TRIBUTES have been paid to a Radcliffe swimming coach who masterminded an extraordinary cross-Channel record attempt.

Wally Lord, who has died aged 86, joined Radcliffe Swimming Club as a child, winning his first regional championship aged 12.

A spell as goalkeeper for Radcliffe FC and being selected as a King's Scout at the World Scout Jamboree were among his other achievements before a spell with the RAF during National Service cemented a love of engines and physical education.

Wally married his wife, Joan, in 1958, and started his own garage, fixing cars and building bikes. He even competed in the Isle of Man TT Race.

All the while, Wally served as an assistant teacher and coach at Radcliffe Swimming Club and in 1966 he came up with a plan to break the world record for crossing the English Channel with a relay team.

On Sunday, June 17, the team, made up of Billy Pearce, Arthur Marshall, Dave Dewsbury, Tony Heaton, Stuart Pickup, and John Stanistreet, endured atrocious weather and accompanying swell, conditions that added an extra eight weary miles to their ordeal, to set a World record relay time of nine hours and 29 minutes.

Speaking to the Bury Times after their exploits, Mr Heaton said: "Wally has pushed us to the limit at times and we have sat down and wondered whether it was all worth it. Now we are sure it was.”

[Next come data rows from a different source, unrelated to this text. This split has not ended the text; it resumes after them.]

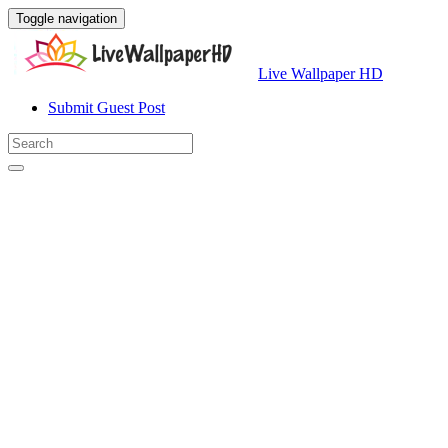
Toggle navigation
Live Wallpaper HD
Submit Guest Post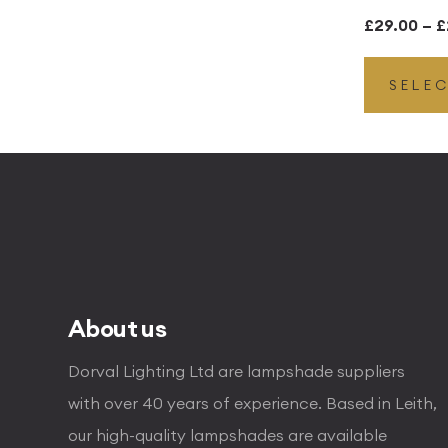
£
29.00
–
£
SELE
About us
Dorval Lighting Ltd are lampshade suppliers
with over 40 years of experience. Based in Leith,
our high-quality lampshades are available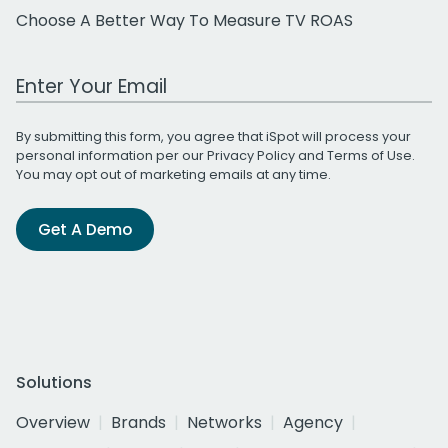
Choose A Better Way To Measure TV ROAS
Work Email Address
By submitting this form, you agree that iSpot will process your
personal information per our
Privacy Policy
and
Terms of Use
.
You may opt out of marketing emails at any time.
Get A Demo
Solutions
Overview
Brands
Networks
Agency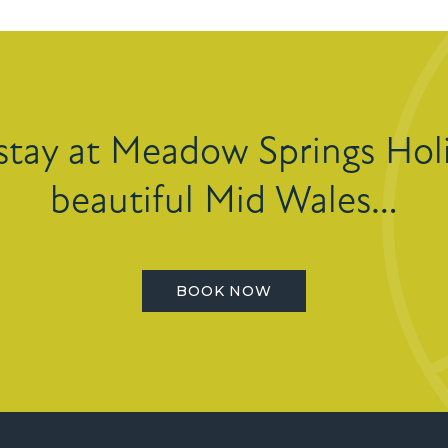
stay at Meadow Springs Holi
beautiful Mid Wales…
BOOK NOW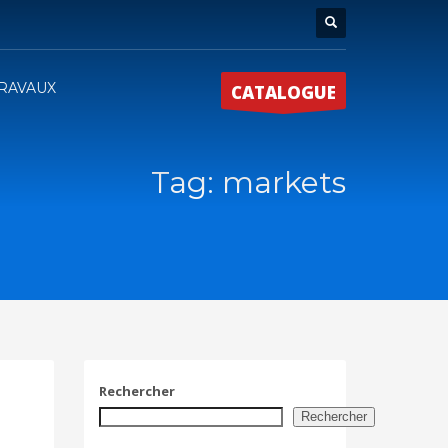
RAVAUX
CATALOGUE
Tag: markets
Rechercher
Rechercher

55 years later, the swim remains the 79th fastest time out of 1,097 relay swims ever undertaken across the Channel.

Mr Pearce said: "Wally was streets ahead of anyone around where we were.

"He taught us about acclimatising for different conditions, had us sitting in cold baths, got us doing weight training to improve strength, cross-training with running and other sports at a time when those kind of things were not a part of swimming in general."

Wally turned his attention to coaching full-time and secured a job in Kent at Maidstone Baths before moving to Portugal to coach swimming at one of the country's top clubs.

After Portugal, Wally headed to Aberdeen Swimming Club where he helped the Scottish to Olympic and Commonwealth success and created the Edinburgh International Swim Meet.

In retirement, Wally and Joan would move back to Portugal where he died on May 19 following a battle with Alzheimer’s.

Wally is survived by his wife Joan, children Deborah and Craig and his five grandchildren.

Craig, who went on to a be a swimming journalist and has covered every Olympic Games for The Times and The Sunday Times since 1989, said: "Swimming became dad's anchor, his passion, his fitness and a professional pursuit that stretched from baths management to teaching, life-saving, water-polo, coaching and helping others bring out the best in themselves.

"He spent the bulk of his life infecting people with enthusiasm, insisting on honesty, knocking bureaucracy, amateurism and other forms of pettiness apt to hold folk back, imparting his knowledge of swimming skills to generations and showing them what they could be beyond what they thought they could be."